Lekka, bo byliśmy tylko w dwóch małych galeriach. Wczoraj wieczorem wpadłam na pomysł prezentu dla męża, dziś szukaliśmy. Pomysłem była skórzana kurtka , taka cieplejsza, z futerkiem pod spodem. Pomysł świetny, ale zapomniałam o tym, że mąż nie potrafi ( delikatne określenie) przebywać w sklepach odzieżowych. Sporo fajnych rzeczy widzieliśmy, cierpliwość moja była już na granicy wytrzymałości, bo mąż kręcił nosem jak primabalerina. Rezultat? Dziś zero, niestety trzeba będzie wrócić . Ech, życie. Dziś pogoda raczej kiepska, ponuro i zbiera się na deszcz. Znów wybieram ciepełko pieleszy domowych. Kupiona dziś Poisencja, nazywana też Wilczomleczem nadobnym, pięknie wygląda na stole i mocno przybliżyła nastroje świąteczne.
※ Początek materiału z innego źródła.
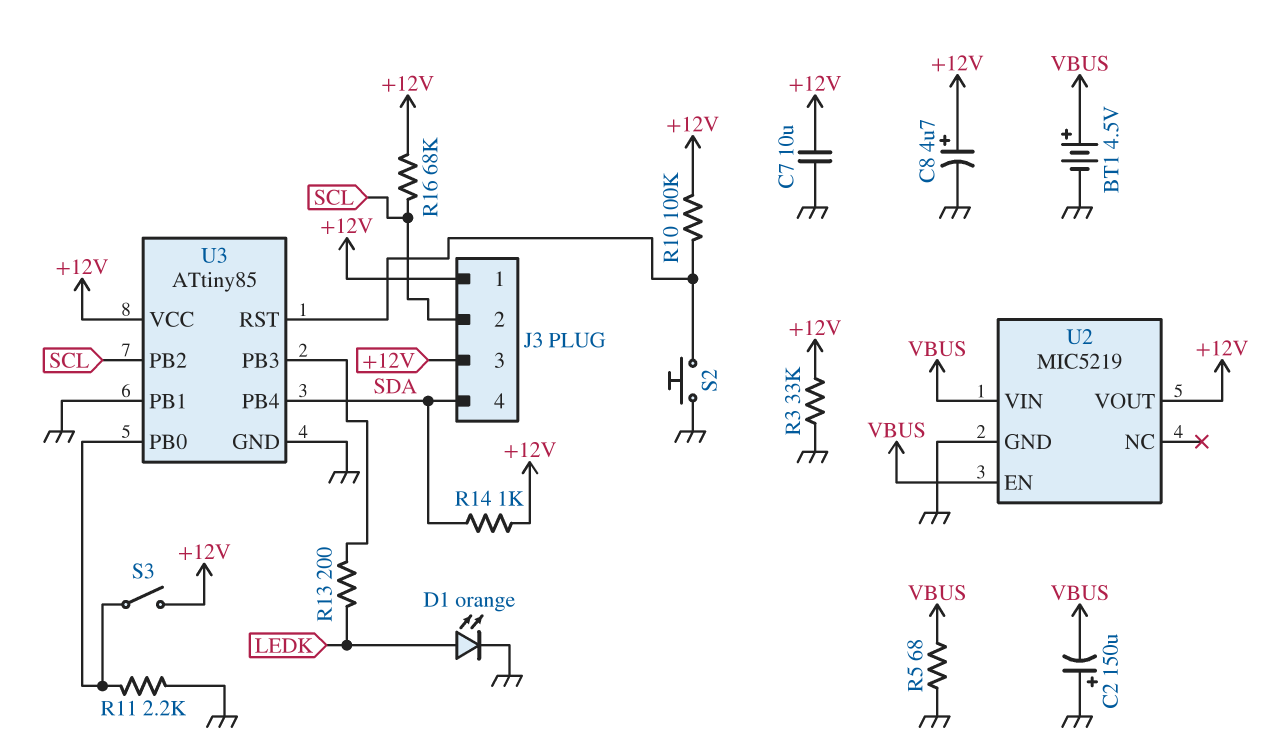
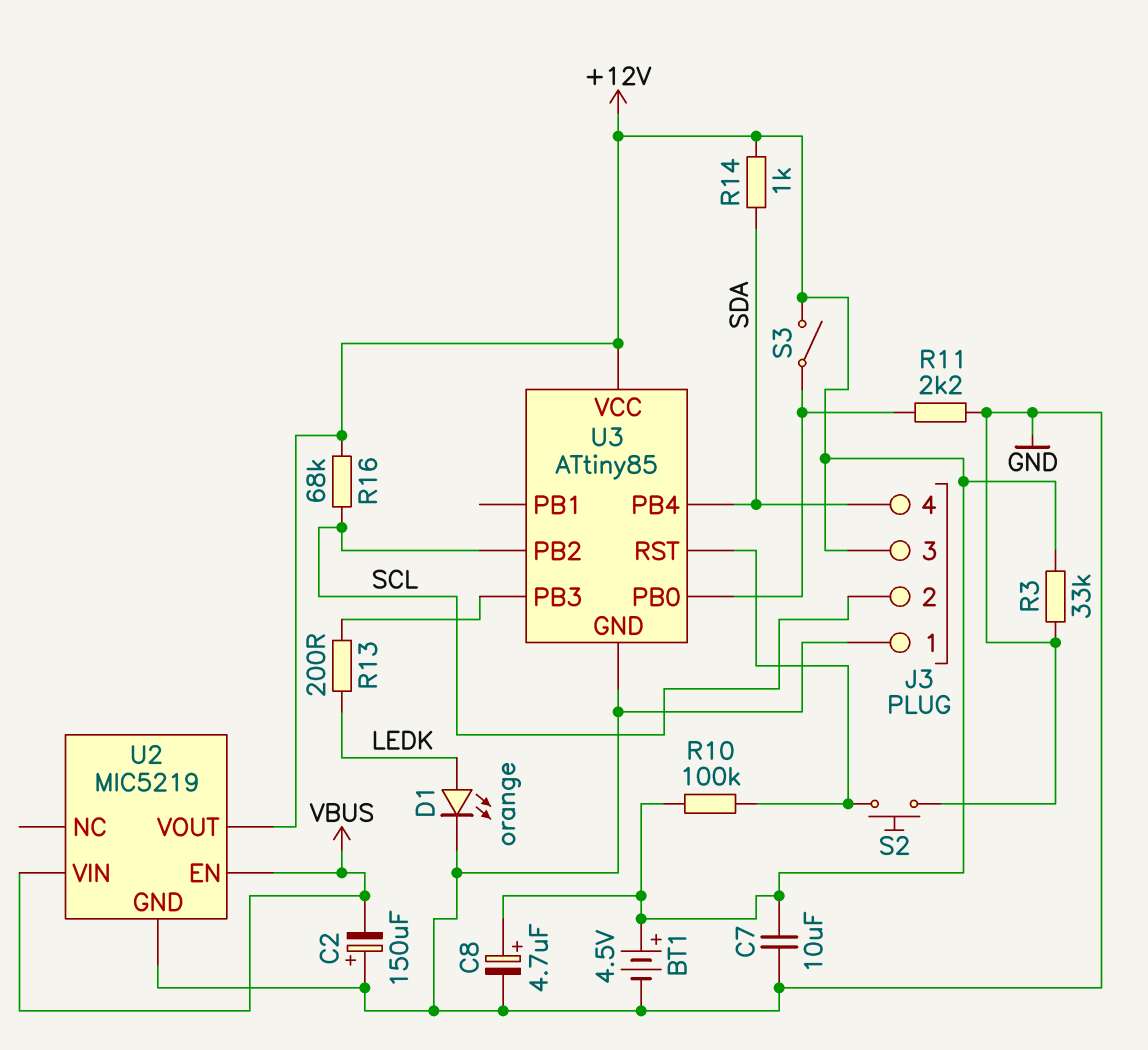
BT1: 4.5V (plus VBUS, minus GND) -> 4.5V (plus +12V, minus GND)
J3 pin 1: +12V -> GND
R5: 68 (GND, VBUS) -> none
U3 pin PB1: GND -> none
Jeszcze tylko zapalę świeczkę zapachową i popołudnie będzie wspaniałe. Obiad zrobiłam wczoraj, nie mam zatem dużo zajęć w kuchni. Nawet deser będzie w postaci galaretki cytrynowej. Niedługo Adwent, postanowiłam odstawić słodycze na ten czas. Zostawiam sobie "otwarte okienko słodyczowe" w postaci 2 kostek czekolady gorzkiej każdego dnia. W ten sposób zapewnię organizmowi magnez. Muszę pić więcej wody, bo zimna pora roku jakoś odpycha mnie od tej czynności. Moja waga jest stabilna, ale chciałabym chociaż troszeczkę zrzucić. No , tak ze 3 kg. i na stałe. Byłoby super.
Magdalena762013
26 listopada 2017, 15:29Zakupy ubraniowe nie sa łatwe. Czasami i dla kobiet. Moze w tygodniu byłoby mniej ludzi i większy komfort mierzenia? Ja czasami najpierw sama chodzę po sklepach i szukam konkretów, a potem męża czy dzieci prowadzę juz tylko w te miejsca:). Lub kupuje z możliwością zwrotu:). Polecam. A pomysł na Adwesnt masz świetny. Słyszałam, ze u mnie w pracy koleżanki tez maja taki pomysł.
Campanulla
27 listopada 2017, 16:49Nie pozbawiam męża możliwości wyboru, bo to byłoby ograniczanie. Tylko brak zdecydowania jest tak denerwujący. Raczej nie zwracam kupionych rzeczy, bo zakupy robie juz przemyślana.
Magdalena762013
27 listopada 2017, 18:26Jesli myślisz o możliwości wyboru to po prostu zostaje chodzenie w tygodniu, w ciagu dnia, gdy mniej ludzi. Weekend to najgorszy czas. Ja zazwyczaj nie mam wyjścia.
Magdalena762013
27 listopada 2017, 18:30A co do zwracania ubran to ja czasem wole na spokojnie w domu pomierzyć ubrania, zwłaszcza w połączeniu z tymi, które mam juz w szafie. Zreszta ilośc czasu na pobyt w sklepie zazwyczaj u mnie jest ograniczony. A możliwość zwrotu to przywilej mieszkania w dużym mieście i obecność dużych sieci sklepowych.
Gacaz
26 listopada 2017, 15:21Widzę, że u Ciebie już świąteczne nastroje. Mój mąż też nie lubi kupować ubrań.
Campanulla
27 listopada 2017, 16:47Dziś sie udało.